Two zero days being exploited in the wild
Microsoft patches this week include fixes for 18 critical security including remote code execution (RCE) vulnerabilities that impact Windows 10 and Windows Server 2019 and a zero day first spotted by Kaspersky Labs that was being actively exploited in the wild.
For the third month Microsoft has also patched high severity vulns in its Windows DHCP (Dynamic Host Configuration Protocol) client or Windows DHCP Server. The updates came as Patch Tuesday addressed 65 vulnerabilities.
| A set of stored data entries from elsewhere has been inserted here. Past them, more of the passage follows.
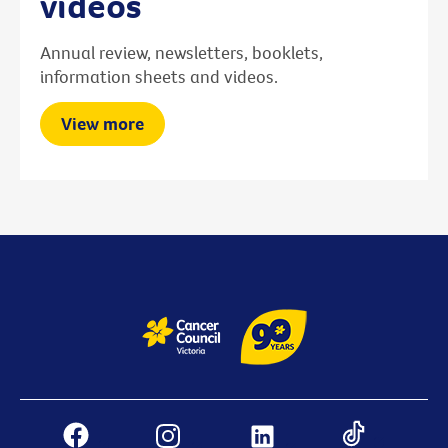
videos
Annual review, newsletters, booklets,
information sheets and videos.
View more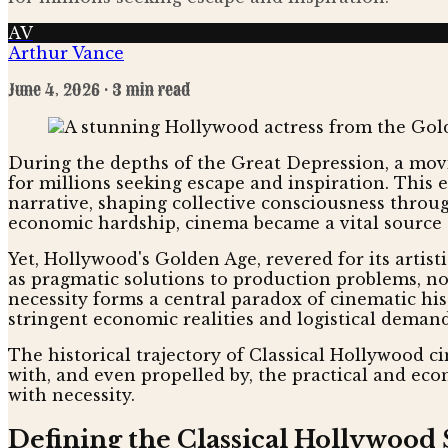
AV
Arthur Vance
June 4, 2026
· 3 min read
During the depths of the Great Depression, a movie
for millions seeking escape and inspiration. This 
narrative, shaping collective consciousness throu
economic hardship, cinema became a vital source 
Yet, Hollywood's Golden Age, revered for its artis
as pragmatic solutions to production problems, not
necessity forms a central paradox of cinematic his
stringent economic realities and logistical demand
The historical trajectory of Classical Hollywood ci
with, and even propelled by, the practical and econ
with necessity.
Defining the Classical Hollywood 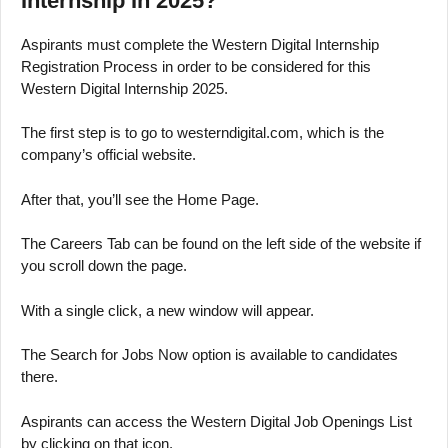
Internship In 2025?
Aspirants must complete the Western Digital Internship
Registration Process in order to be considered for this
Western Digital Internship 2025.
The first step is to go to westerndigital.com, which is the
company’s official website.
After that, you’ll see the Home Page.
The Careers Tab can be found on the left side of the website if
you scroll down the page.
With a single click, a new window will appear.
The Search for Jobs Now option is available to candidates
there.
Aspirants can access the Western Digital Job Openings List
by clicking on that icon.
Thirteen of the critical vulnerabilities are for scripting engines and browser components, impacting Microsoft browsers and Office. Along with the Windows DHCP Client issues, there were also patches for an RCE vuln in Windows Deployment Services TFTP Server and Privilege Escalation in Microsoft Dynamics 365.
Microsoft Patches: What to Prioritise
Zero-day vulnerabilities are previously unknown software bugs that can be exploited by attackers to breach a victim’s device and network. The highest profile new exploit uses a vulnerability in Microsoft Windows’ graphic subsystem to achieve local privilege escalation. This provides the attacker with full control over a victim’s computer.
Kaspersky Labs said in a release on Wednesday that it believes the detected exploit could have been used by several threat actors including FruityArmor and the recently discovered, apparently Middle East-based threat group SandCat.
Jimmy Graham, from cloud security specialist Qualys, told Computer Business Review in an emailed statement that alongside the zero day patch the following Microsoft patches should be prioritised to ensure security.
- Browser, Scripting Engine, ActiveX, and MSXML patches should be prioritised for workstation-type devices, meaning any system that is used for email or to access the internet via a browser.
Windows DHCP Client
- The Windows DHCP Client is used across workstations and servers. Deployment of patches to cover the three RCE vulnerabilities should be prioritised for all Windows systems.
Windows Deployment Services TFTP Server
- If you are using Windows Deployment Services, this patch should be prioritised, as exploitation could lead to remote code execution on the affected host.
Microsoft Dynamics 365
- On-prem deployments of Microsoft Dynamics 365 are vulnerable to privilege escalation, and patching for these systems should also be prioritised.
With regard to the DHCP vulnerabilities, Allan Liska, senior solutions architect at Recorded Future said: “To this point Recorded Future has not seen Microsoft’s DHCP vulnerabilities exploited in the wild, as they are often difficult to take advantage of, and the access to do so generally means there are easier ways to deploy malware.”
He added: “Microsoft also released several patches for Microsoft Edge this month, including CVE-2019-0769, CVE-2019-0770, CVE-2019-0771 and CVE-2019-0773. All of these vulnerabilities are ChakraCore scripting engine vulnerabilities…”
A second Win32 kernel privilege escalation vulnerability, CVE-2019-0808, has also been exploited, but no POC exploit code has been released. This vulnerability impacts Windows 7 and Windows Server 2008. In both cases, an attacker would have to have access to the system to exploit the vulnerability, but once they have access and exploit it would give the attacker full control of the system.